La passion ! Voilà ce qui reste. Elle est là, et je dirais même qu’elle augmente encore par la nécessité de constamment faire évoluer son enseignement. Si les fondamentaux, la technicité du karaté, sont la base primaire – au sens de premier, il y a une évolution constante qui se fait par la pédagogie, par les éléments d’approche de la progression que l’on propose à la masse des pratiquants. En fait, chaque génération a inventé un nouveau karaté de cette façon. Aujourd’hui, le phénomène de société, c’est la célérité. Tout accélère, tout va très vite. Avant, on privilégiait une transmission longue et consistante.
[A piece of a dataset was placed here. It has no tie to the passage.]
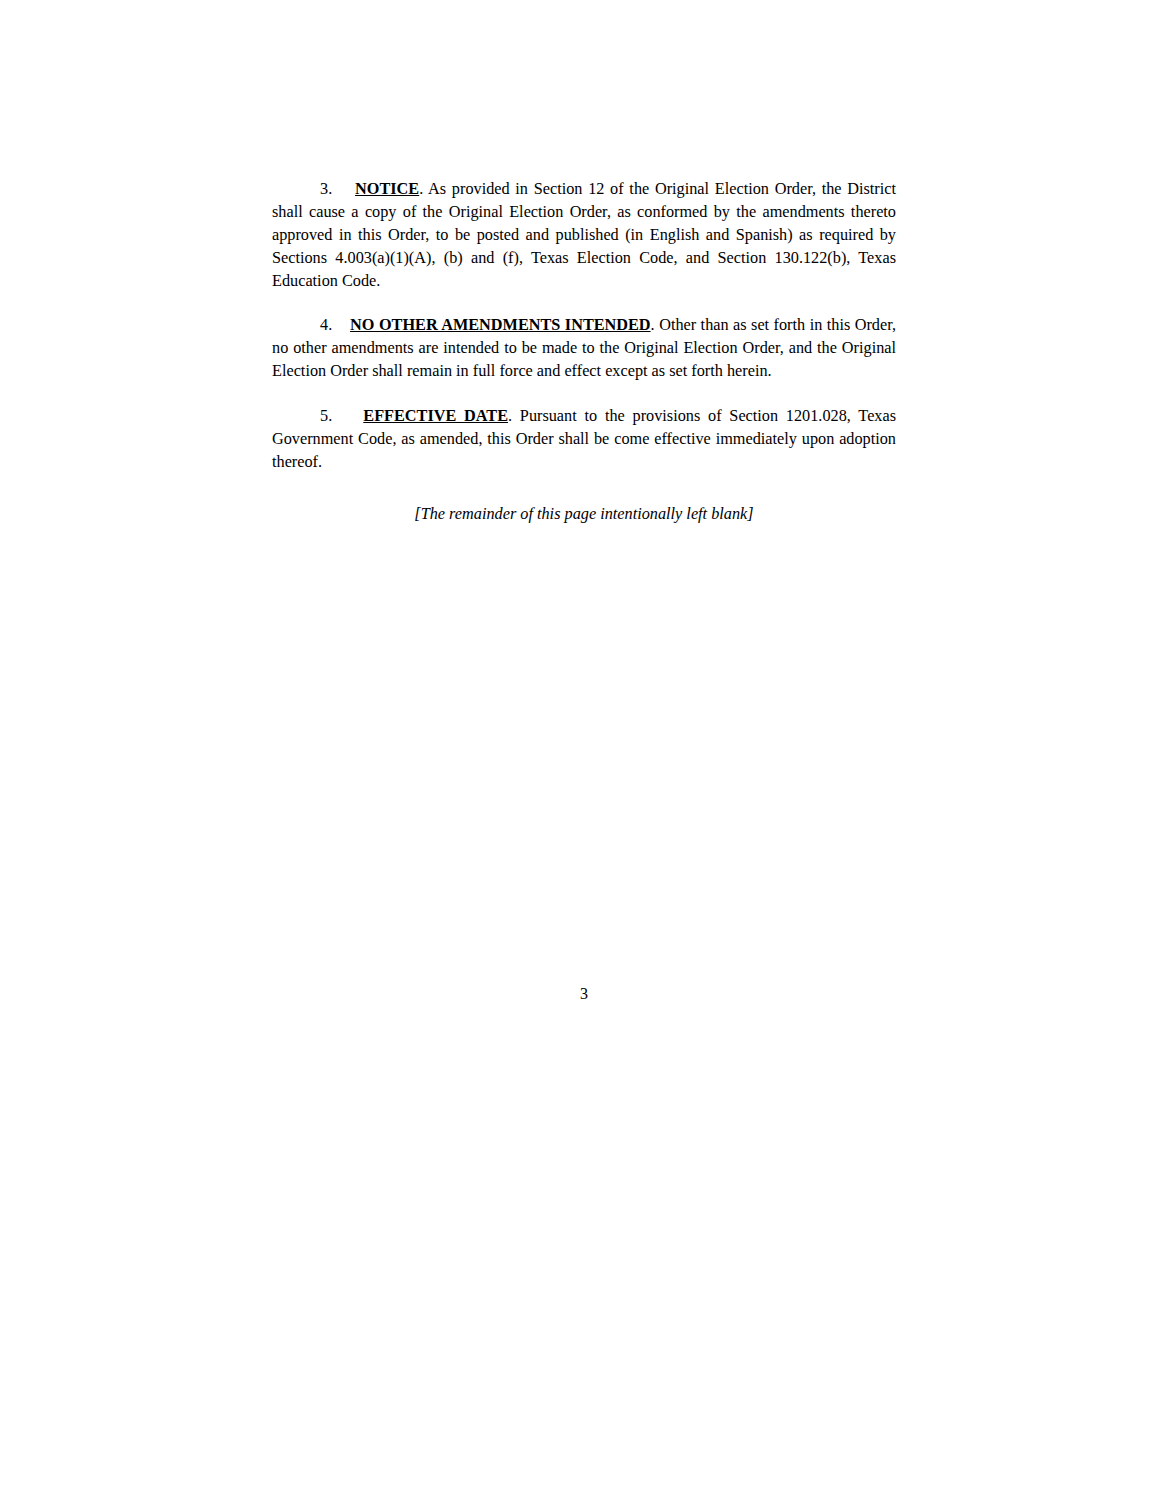3. NOTICE. As provided in Section 12 of the Original Election Order, the District shall cause a copy of the Original Election Order, as conformed by the amendments thereto approved in this Order, to be posted and published (in English and Spanish) as required by Sections 4.003(a)(1)(A), (b) and (f), Texas Election Code, and Section 130.122(b), Texas Education Code.
4. NO OTHER AMENDMENTS INTENDED. Other than as set forth in this Order, no other amendments are intended to be made to the Original Election Order, and the Original Election Order shall remain in full force and effect except as set forth herein.
5. EFFECTIVE DATE. Pursuant to the provisions of Section 1201.028, Texas Government Code, as amended, this Order shall be come effective immediately upon adoption thereof.
[The remainder of this page intentionally left blank]
3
Maintenant, il faut une dynamique rapide, une variété constamment maintenue. Le public a changé aussi. Maintenant il y a les enfants, les « babies »,…

Patrick Urvoy/FFK

Êtes-vous de ceux qui disent que c’était mieux avant ?
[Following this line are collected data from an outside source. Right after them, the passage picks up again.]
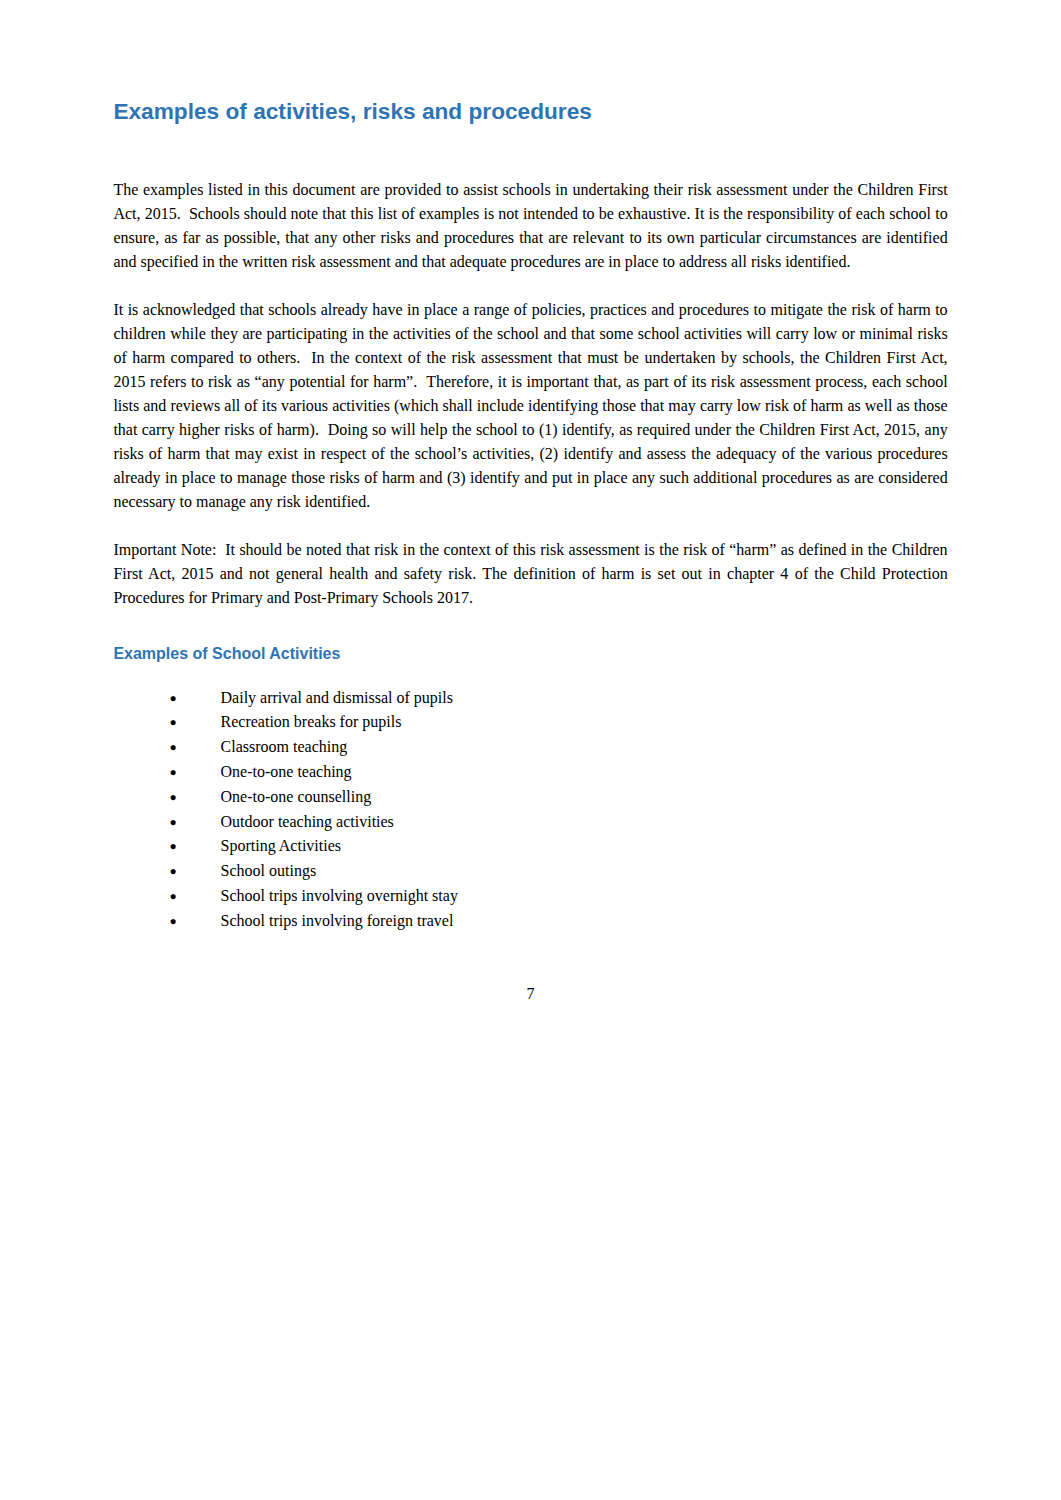Examples of activities, risks and procedures
The examples listed in this document are provided to assist schools in undertaking their risk assessment under the Children First Act, 2015. Schools should note that this list of examples is not intended to be exhaustive. It is the responsibility of each school to ensure, as far as possible, that any other risks and procedures that are relevant to its own particular circumstances are identified and specified in the written risk assessment and that adequate procedures are in place to address all risks identified.
It is acknowledged that schools already have in place a range of policies, practices and procedures to mitigate the risk of harm to children while they are participating in the activities of the school and that some school activities will carry low or minimal risks of harm compared to others. In the context of the risk assessment that must be undertaken by schools, the Children First Act, 2015 refers to risk as “any potential for harm”. Therefore, it is important that, as part of its risk assessment process, each school lists and reviews all of its various activities (which shall include identifying those that may carry low risk of harm as well as those that carry higher risks of harm). Doing so will help the school to (1) identify, as required under the Children First Act, 2015, any risks of harm that may exist in respect of the school’s activities, (2) identify and assess the adequacy of the various procedures already in place to manage those risks of harm and (3) identify and put in place any such additional procedures as are considered necessary to manage any risk identified.
Important Note: It should be noted that risk in the context of this risk assessment is the risk of “harm” as defined in the Children First Act, 2015 and not general health and safety risk. The definition of harm is set out in chapter 4 of the Child Protection Procedures for Primary and Post-Primary Schools 2017.
Examples of School Activities
Daily arrival and dismissal of pupils
Recreation breaks for pupils
Classroom teaching
One-to-one teaching
One-to-one counselling
Outdoor teaching activities
Sporting Activities
School outings
School trips involving overnight stay
School trips involving foreign travel
7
Je dis juste que ce qui a lieu avant était nécessaire ! Mais j’aime surtout avancer sans trop regarder en arrière. Parce que, en fait, les implications des nouvelles méthodes, l’infinité des possibilités nouvelles, c’est tout simplement énorme et cela me donne un sentiment d’urgence. J’ai besoin d’apprendre, je suis constamment en recherche. C’est le devoir de l’enseignant, mais c’est aussi une obligation car le public en demande de plus en plus. Avant, les élèves étaient acquis d’emblée. Désormais, nous sommes confrontés à des gens avertis et facilement critiques, qui vivent dans un monde moderne qui les bombarde de propositions très diverses. Ils doivent constamment apprendre et être convaincus par ce qu’ils apprennent pour être satisfaits.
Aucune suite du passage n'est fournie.